Data to examine
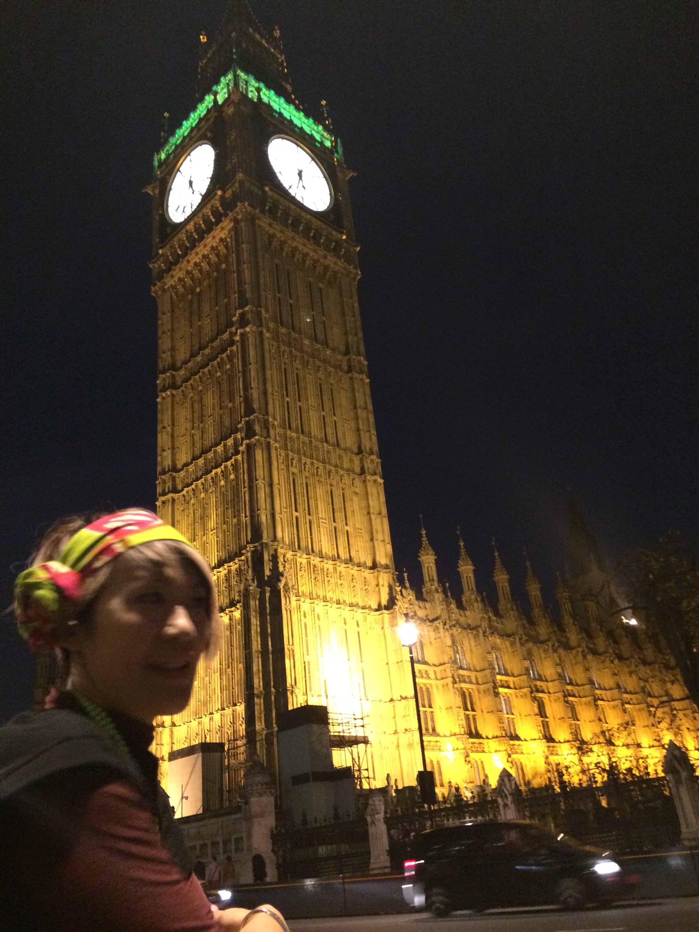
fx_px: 781
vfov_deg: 61.7
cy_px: 466
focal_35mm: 29
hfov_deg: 48.2
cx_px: 350
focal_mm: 4.15
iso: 500
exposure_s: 1/15
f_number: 2.2
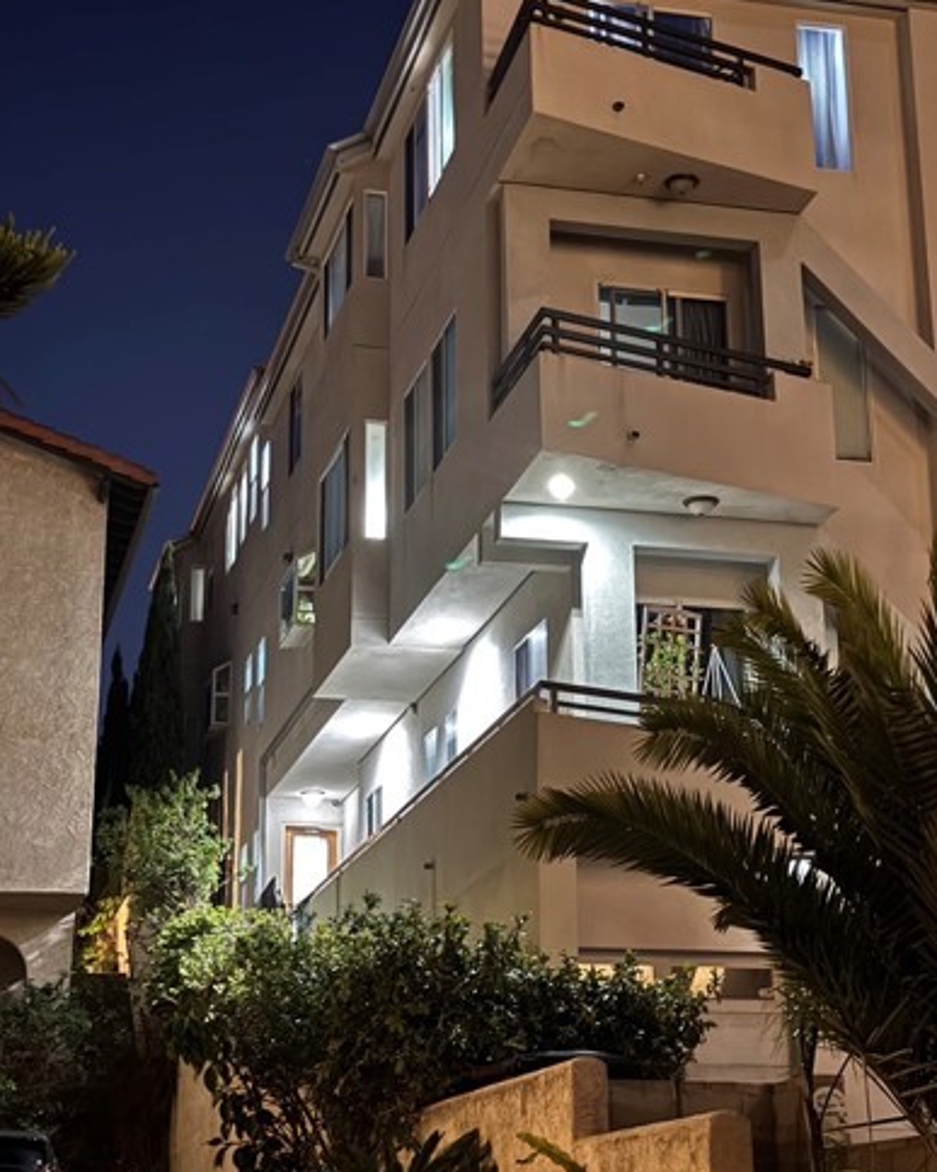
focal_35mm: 62
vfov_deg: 30.5
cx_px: 518
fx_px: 2150
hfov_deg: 24.6
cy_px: 521
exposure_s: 1/5
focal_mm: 6.76
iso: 640
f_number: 1.78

Instructions to follow
For this exercise, retype the listing above word for word and omit the pictures.

Reply
fx_px: 781
vfov_deg: 61.7
cy_px: 466
focal_35mm: 29
hfov_deg: 48.2
cx_px: 350
focal_mm: 4.15
iso: 500
exposure_s: 1/15
f_number: 2.2
focal_35mm: 62
vfov_deg: 30.5
cx_px: 518
fx_px: 2150
hfov_deg: 24.6
cy_px: 521
exposure_s: 1/5
focal_mm: 6.76
iso: 640
f_number: 1.78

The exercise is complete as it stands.